The rear suspension system involves a rear axle that is connected to the frame 10 with brackets 26, 27, 28, and 29 and links 24 and 25 where suspension damping is provided by a set of coil springs 20 and shock absorbers 21.
A pair of brackets 26 are arranged on the top of the rear differential housing 22 such that considering the brackets 26 as a single unit locates them at the center of the rear differential housing 22 and thereto the center of the rear axle. Brackets 27 are attached to the right and left sides of the frame 10 behind the rear axle. Brackets 28 are attached to the right and left sides of the rear axle near the ends and at the bottom of the axle tube 23. Brackets 29 are attached to the right and left sides of the frame 10 in front of the rear axle. Brackets 27 and 29 have selectable connection locations 30 such that varying the connection point varies the load transfer distribution to the frame 10. This variance allows the suspension installer to tune the rear suspension for specific characteristics.

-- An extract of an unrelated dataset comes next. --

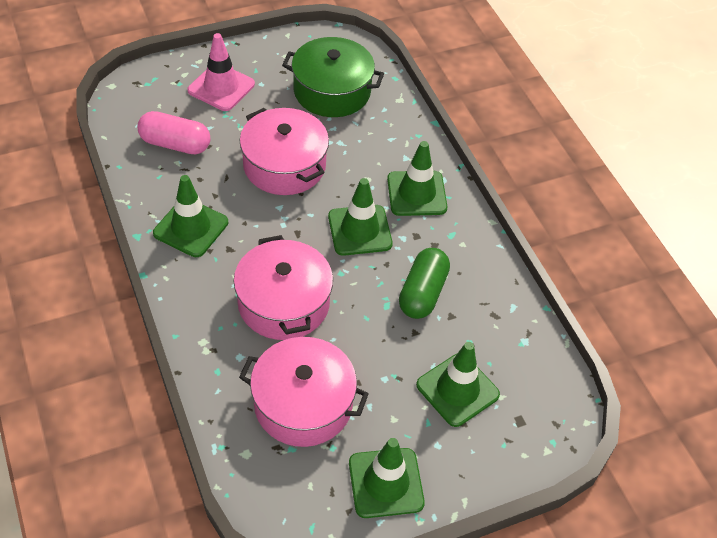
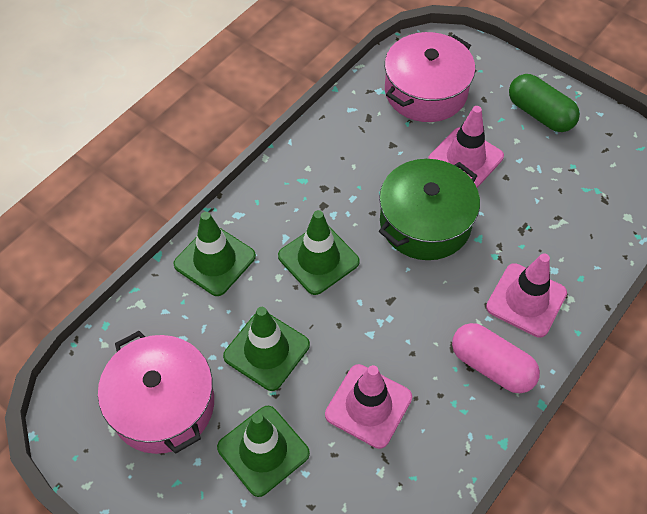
green traffic cone: [153,175,228,257] [328,178,393,256] [349,438,425,518] [387,141,447,216] [416,342,500,427] = 5 -> [174,212,256,296] [217,406,310,497] [223,307,310,391] [278,210,360,295] = 4
pink pot: [234,235,333,340] [239,337,369,447] [240,108,329,195] = 3 -> [98,331,214,454] [385,32,475,122] = 2
pink traffic cone: [187,33,255,111] = 1 -> [325,364,412,449] [428,106,504,188] [486,254,567,338] = 3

Link 24 is connected to bracket 26 on one end and to bracket 27 on the other end, thereby adopting a diagonal geometry above and behind the rear axle and centrally locating the rear axle beneath the vehicle at all times. Link 25 is connected to bracket 28 on one end and bracket 29 on the other end, thereby adopting a diagonal geometry below and in front of the rear axle and therefore reducing the effects of roll steer as the rear suspension cycles up and down.
A. Brackets and Truss
B. Links
C. Joints
D. Fasteners
Installation of the Present Invention
While the invention has been illustrated and described as embodied in a vehicle suspension system, it is not intended to be limited to the details shown, since it will be understood that various omissions, modifications, substitutions and changes in the forms and details of the device illustrated and in its operation can be made by those skilled on the art without departing in any way from the scope and spirit of the present invention.